Overseas, however, the congregation is always attentive; that’s one of the nice things about being president of the United States. Hence the irony: the man who first won the presidency as someone who understood domestic policy better than anyone else of his generation has been forced to seek his memorial in foreign policy. A conversation in the Oval Office last week with myself and three other reporters concentrated almost entirely on international affairs. Clinton’s message to the world is plain: “We all have to define our greatness in the future in ways that do not entail the necessity of dominating our neighbors.”
But even in foreign policy, things aren’t what they were. In the late 1940s, Americans could remake a wrecked world. Asked if he ever wished he’d been born earlier and served on Secretary of State George Marshall’s staff, Clinton said, “I think it would have been a very exciting time.” His wife, he said with a laugh, once said that he had been born “30 years too late.”
In truth, there’s plenty that Clinton can still do. It would be quite a thing to be remembered as the president who put in place structures that made it all but impossible for Europeans to suck the rest of the world into their own vicious quarrels. And Clinton might. “What we’re trying to do,” the president said, “is to create a world where the barking dogs of the 20th century don’t yelp in the 21st.” On his European trip this week, the president will look back, commemorating the Marshall Plan. But he will look forward, too: he is to sign an agreement between NATO and Russia that will pave the way for Central and Eastern European nations to join the Atlantic alliance.
For Clinton, American “leadership” is the essential element in exorcising the ghosts of Europe’s past. Part of that leadership lies in convincing Americans to expand their security umbrella to NATO’s supplicants. Part of it involves dealing with a Europe that is far more concerned with things that an American president cannot much influence (like monetary union) than with things that he can (like NATO). Even more sadly for Clinton, the wise men of the years after 1945 had unique advantages that he does not. Today, said the president, “we’re not coming out of the ashes of war . . . and therefore no one can speak with the authority, if you will, that victors in a war can.”

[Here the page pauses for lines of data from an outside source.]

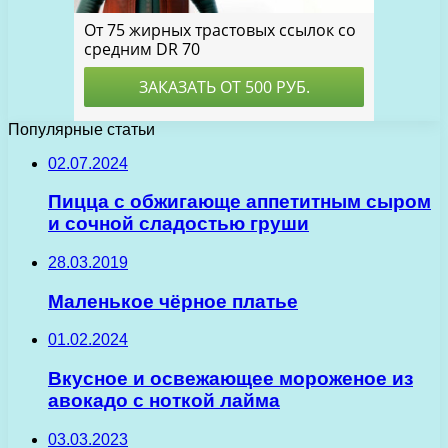
Популярные статьи
02.07.2024
Пицца с обжигающе аппетитным сыром
и сочной сладостью груши
28.03.2019
Маленькое чёрное платье
01.02.2024
Вкусное и освежающее мороженое из
авокадо с ноткой лайма
03.03.2023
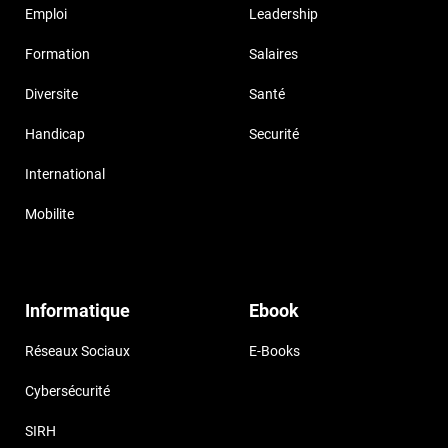
Emploi
Leadership
Formation
Salaires
Diversite
Santé
Handicap
Securité
International
Mobilite
Informatique
Ebook
Réseaux Sociaux
E-Books
Cybersécurité
SIRH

Indeed, even after the horrors of World War II, it was far from easy to persuade Americans to remain engaged in Europe’s future; it helped to have the Russians as bogeymen. Scare tactics won’t work today. As the administration prepares to argue for NATO expansion before the Senate, it does so when the nation has rarely felt more secure from the threat of war. The bomb silos on the Great Plains are on their way to becoming curious museums. Clinton recognizes this. One of the aims of his visit to Europe, he says, is to convince Americans that “we are going to be safer, we’re going to be more prosperous, the world will be a more decent place if we maintain our engagement.”
Will that message fly? Though Republicans control both houses of Congress, Clinton worked well with Senate Majority Leader Trent Lott on the ratification of the Chemical Weapons Treaty last month and notes that Speaker of the House of Representatives Newt Gingrich has “always had . . . an expansive view of the responsibilities of the United States.” But there will always be some in the Congress who are isolationist at heart, and others who regard any concession to Russia as a betrayal.
This much is clear. If the Senate endorses NATO expansion, Clinton will be able to look forward to enjoyable trips to Europe. In five years, he has gone from a man little known outside American political groupies to one with powerful friends abroad. He will meet this week with Tony Blair, the new British prime minister, whom he has come to know well. By the time he leaves office, he will quite possibly have met Boris Yeltsin more times than all other American presidents and all other Russian leaders combined got together, and speaks of him warmly as a “true democrat.” As for Helmut Kohl, the German chancellor and favorite Clinton dining companion, the president says, simply, that he is a “sort of role model.” That implies that the man who once made a career out of eating Southern barbecue by the plateful will, in his retirement, dine on stuffed sow’s stomach. It’s not that different.